Croatian Coming-of-Age Drama Murina Languishes Amid Aquamarine Landscape

Murina, the directorial debut of Croatian director Antoneta Alamat Kusijanovic, is completely saturated by the intoxicating turquoise hue of the Adriatic Sea. Of course, the film’s idyllic island setting serves to contrast intense personal tumult experienced by its characters. Touted as a sun-soaked coming-of-age noir with a distinctly feminist slant, Murina’s superficial allure is unfortunately undercut by its flimsy, lackadaisical script. It plays into the banal trope that equates abused women with prey animals, all the while predicating the protagonist’s happiness on a wealthy man who’s ostensibly come to “rescue” her. Despite this unsavory (and largely uninspired) central narrative, the film features dazzling underwater scenes that are both entrancing and eerie. Having won the Caméra d’Or during the Director’s Fortnight at this year’s Cannes (the festival’s highest award for a first-time filmmaker), Murina certainly displays directorial chops, yet feels far too paltry in its premise to amount to a truly buzzworthy feature debut.
Julija (Gracija Filipovic), 17 years old, spends the grand majority of her days diving for eels with her domineering father Ante (Leon Lucev) off the coast of their Croatian island home. While she’s clearly comfortable in the water, she desperately wishes to flee her specific seaside surroundings. Though the island is frequently populated by young Europeans on holiday, Julija hardly interacts with anyone besides Ante and her mother Nela (Danica Curcic). Her parents’ polarized personalities—one a blaring tyrant, the other his acquiescent abettor—confine Julija to an existence of constant patriarchal servitude. However, with the sudden arrival of wealthy foreigner Javier (Cliff Curtis) to their small island abode, Julija eyes emancipation for the first time in her life. Having once been Ante’s employer and Nela’s lover, Javier’s presence heightens the already intense family dynamic. Ante becomes more verbally and visibly cruel toward Julija, while Nela entertains the idea of rekindling the flame she once shared with Javier. Upset by Ante’s treatment of his daughter and still plainly enamored with Nela, Javier just might be Julija’s unlikely ticket off of the island for good—but first, she must aid her family in convincing the successful resort mogul to buy their property to build his newest hotel.

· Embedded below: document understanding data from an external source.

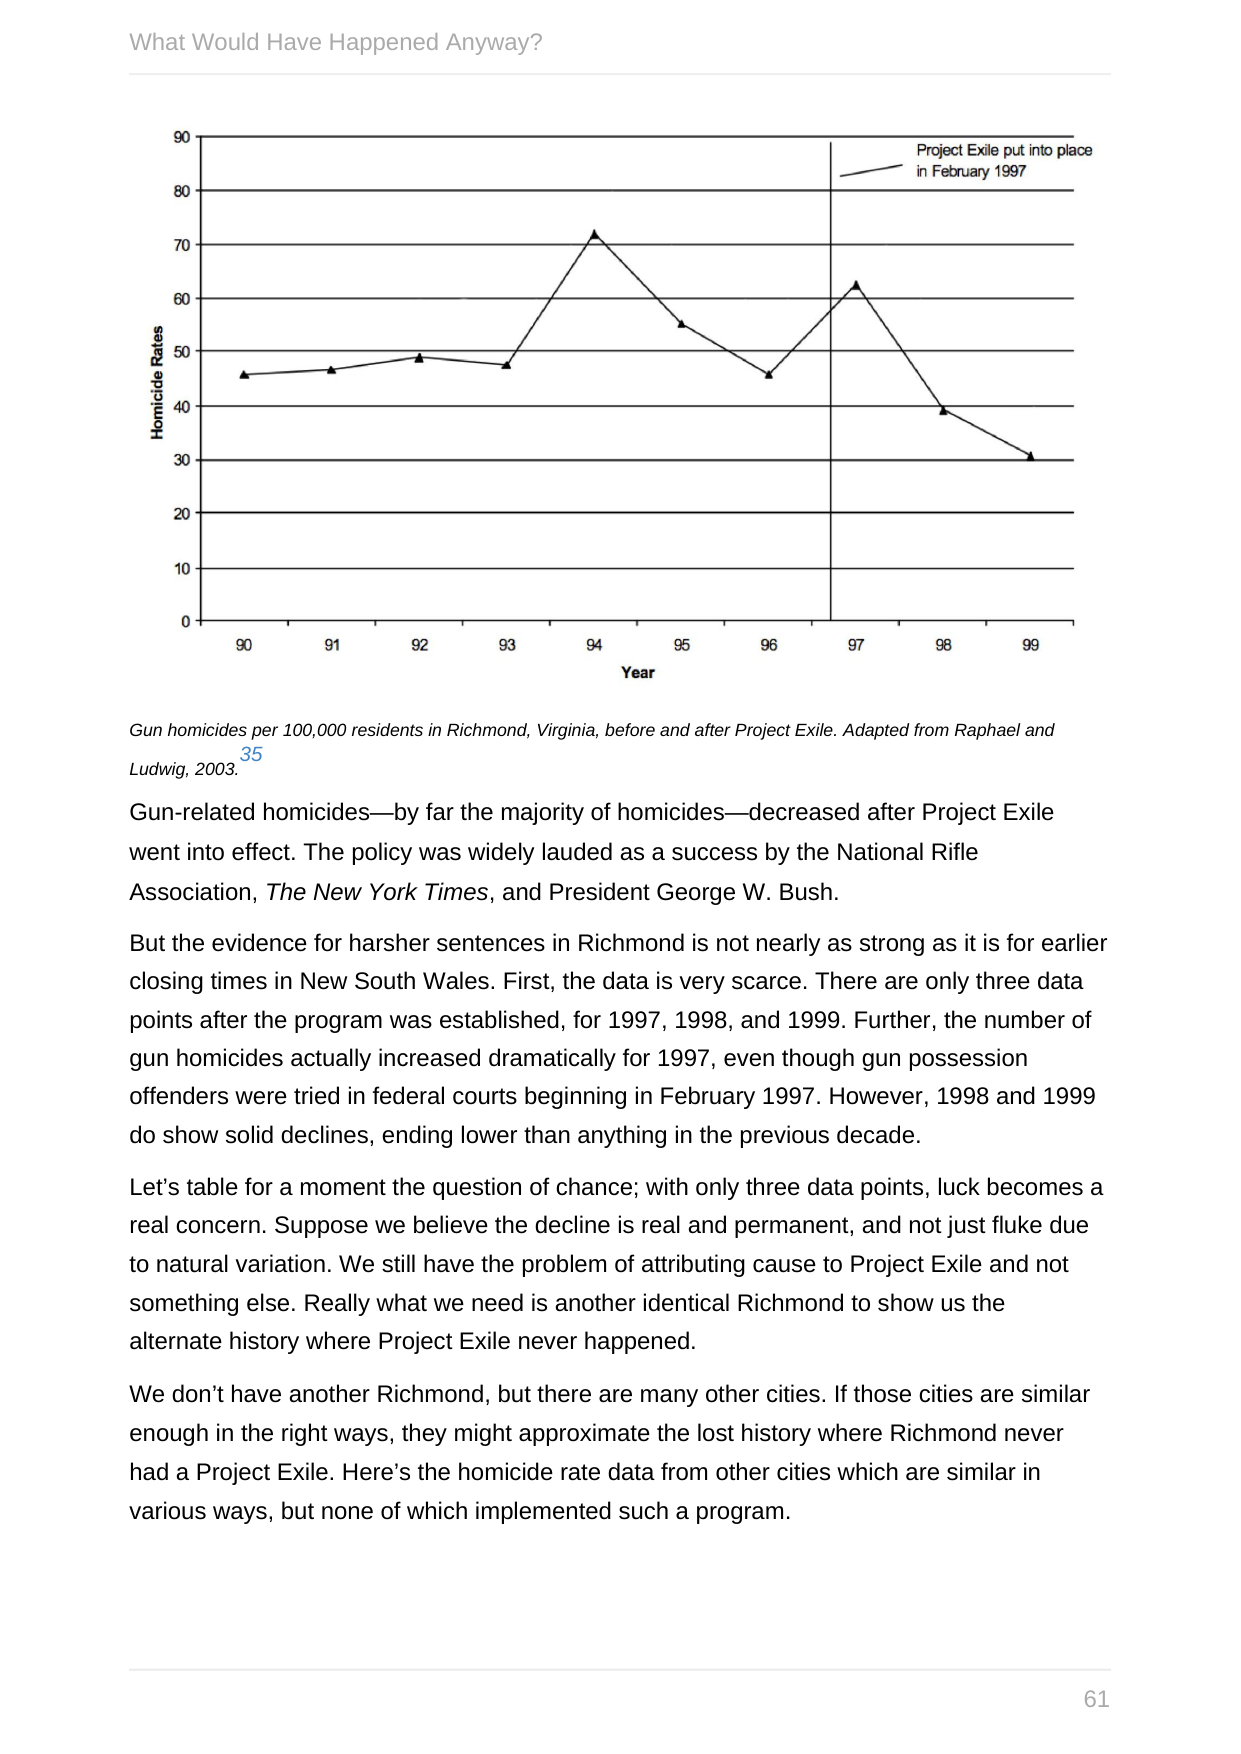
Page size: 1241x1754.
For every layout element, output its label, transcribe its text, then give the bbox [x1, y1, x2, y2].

text Gun-related homicides—by far the majority of homicides—decreased after Project Exile went into effect. The policy was widely lauded as a success by the National Rifle Association, The New York Times, and President George W. Bush. [129, 798, 1056, 906]
picture [129, 73, 1112, 700]
text 61 [1083, 1685, 1110, 1712]
text What Would Have Happened Anyway? [129, 28, 1110, 55]
text Let’s table for a moment the question of chance; with only three data points, luck becomes a real concern. Suppose we believe the decline is real and permanent, and not just fluke due to natural variation. We still have the problem of attributing cause to Project Exile and not something else. Really what we need is another identical Richmond to show us the alternate history where Project Exile never happened. [129, 1173, 1106, 1355]
text Gun homicides per 100,000 residents in Richmond, Virginia, before and after Project Exile. Adapted from Raphael and Ludwig, 2003.35 [129, 720, 1069, 783]
text We don’t have another Richmond, but there are many other cities. If those cities are similar enough in the right ways, they might approximate the lost history where Richmond never had a Project Exile. Here’s the homicide rate data from other cities which are similar in various ways, but none of which implemented such a program. [129, 1379, 1092, 1525]
text But the evidence for harsher sentences in Richmond is not nearly as strong as it is for earlier closing times in New South Wales. First, the data is very scarce. There are only three data points after the program was established, for 1997, 1998, and 1999. Further, the number of gun homicides actually increased dramatically for 1997, even though gun possession offenders were tried in federal courts beginning in February 1997. However, 1998 and 1999 do show solid declines, ending lower than anything in the previous decade. [129, 929, 1110, 1148]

The intimate cast serves as a dual boon and detriment to Murina. On the one hand, the lack of extraneous characters allows the shimmering Adriatic Sea to take center stage. However, the aquamarine seascape proves far more compelling than the tenuous relationships that propel the film’s plot. Ante is cartoonishly brutish, Nela’s very personhood is paper-thin and Javier’s insipid kindness feels at odds with his brand of land-grabbing capitalism. Julija is, unsurprisingly, the most fleshed-out character—but even her justified teenage ennui feels suspiciously hollow. Who does Julija strive to be? What does she yearn for? Aside from scuba diving and escaping the island with Javier, the audience gets virtually no glimpse into her broader desires and motivations.